### BLOCCO DI TESTO
# Forum Argomenti di discussione Organizzazione e Informatica Studi professionali  Quesito per apertura ced - agenzia pratiche

## DonMichele

Salve, spero di inserire il seguente quesito nella sezione giusta del forum.
A far data dal 01/01/2021 aprirò una partita iva per la gestione di un centro elaborazione dati oltre che agenzia disbrigo pratiche. Dunque l'attività prevalente è quella del CED mentre la secondaria quella di disbrigo pratiche. 
A quale gestione INPS (separata o commercianti) devo iscrivermi? (Premetto che per il fatturato mi converrebbe la gestione separata) 
In caso di presenza di più codici ateco (alcuni gestione separata, altri gestione commercianti) a quale gestione occorre iscriversi? Ci si iscrive alla gestione dell'attività prevalente oppure occorre doppia iscrizione? 
Con diploma di ragioneria si può utilizzare il codice ateco 69.20.12 (SERVIZI FORNITI DA RAGIONIERI) oppure tale codice è riservato agli iscritti all'ordine? 
Qualcuno per permettermi di iscrivermi alla gestione separata, mi ha indicato di utilizzare questi codici ateco
- 74.90.99 ALTRE ATTIVITÀ PROFESSIONALI NCA
- 69.20.13 SERVIZI FORNITI DA REVISORI CONTABILI, PERITI, CONSULENTI ED ALTRI SOGGETTI CHE SVOLGONO ATTIVITÀ IN MATERIA DI AMMINISTRAZIONE, CONTABILITÀ E TRIBUTI 
E' corretto? Si potrebbero utilizzare per ciò che devo fare io? 
Ringrazio fin d'ora chi gentilmente mi aiuterà a chiarire i miei dubbi 
Cordialità

----------


## shailendra

Per me puoi usare sia il codice 74.90.99 che il 69.20.13. 
Come elaborazione dati invece il codice da usare è il 63.11.11 e la gestione a cui iscriversi è quella commercianti.
Non vedo però come possa convenirti la gestione separata, visto che ha un'aliquota più alta della gestione commercianti, a meno che tu non preveda di dichiarare, non nei primi anni, ma in propsettiva, sempre redditi inferiori ai 15 mila euro

----------
######
### DATI DELL'ESERCIZIO
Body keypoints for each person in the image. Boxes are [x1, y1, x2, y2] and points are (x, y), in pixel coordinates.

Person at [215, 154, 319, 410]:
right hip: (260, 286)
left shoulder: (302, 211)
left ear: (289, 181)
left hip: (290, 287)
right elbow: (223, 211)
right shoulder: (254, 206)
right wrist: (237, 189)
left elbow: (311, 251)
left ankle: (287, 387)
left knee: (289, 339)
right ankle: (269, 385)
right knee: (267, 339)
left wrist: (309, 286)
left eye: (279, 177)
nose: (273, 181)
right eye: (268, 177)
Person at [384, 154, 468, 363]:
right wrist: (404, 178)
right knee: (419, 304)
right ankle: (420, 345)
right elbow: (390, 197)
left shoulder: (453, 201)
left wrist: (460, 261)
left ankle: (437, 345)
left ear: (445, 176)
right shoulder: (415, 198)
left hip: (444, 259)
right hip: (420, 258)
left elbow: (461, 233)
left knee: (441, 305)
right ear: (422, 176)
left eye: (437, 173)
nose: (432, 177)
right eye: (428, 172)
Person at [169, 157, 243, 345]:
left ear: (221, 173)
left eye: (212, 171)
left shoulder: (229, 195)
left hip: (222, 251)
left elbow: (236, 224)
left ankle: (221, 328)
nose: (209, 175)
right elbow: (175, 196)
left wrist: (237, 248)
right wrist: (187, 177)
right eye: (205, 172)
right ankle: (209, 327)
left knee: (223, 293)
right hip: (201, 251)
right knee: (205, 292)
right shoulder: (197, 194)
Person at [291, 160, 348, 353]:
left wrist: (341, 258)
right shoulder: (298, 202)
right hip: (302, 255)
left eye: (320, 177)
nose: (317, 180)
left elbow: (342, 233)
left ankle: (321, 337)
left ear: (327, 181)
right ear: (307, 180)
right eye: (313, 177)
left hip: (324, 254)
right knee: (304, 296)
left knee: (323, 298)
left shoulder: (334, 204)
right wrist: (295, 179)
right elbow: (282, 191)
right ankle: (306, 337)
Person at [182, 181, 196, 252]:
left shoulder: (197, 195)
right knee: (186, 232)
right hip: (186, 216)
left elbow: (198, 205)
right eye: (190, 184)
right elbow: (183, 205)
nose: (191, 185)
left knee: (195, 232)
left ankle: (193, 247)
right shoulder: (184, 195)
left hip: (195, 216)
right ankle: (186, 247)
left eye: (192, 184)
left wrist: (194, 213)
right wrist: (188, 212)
######
*ISTRUZIONI:*
Rispondi per favore a queste domande sulla discussione del forum, numerando le risposte allo stesso modo.
1. Da quale data DonMichele aprirà la partita IVA?
2. Quale codice ATECO indica shailendra per l'elaborazione dati?
3. Secondo shailendra, sotto quale soglia di reddito annuo potrebbe convenire la gestione separata?

*RISPOSTA ALL'ESERCIZIO:*
1. Dal 01/01/2021.
2. Il codice 63.11.11.
3. Sotto i 15 mila euro.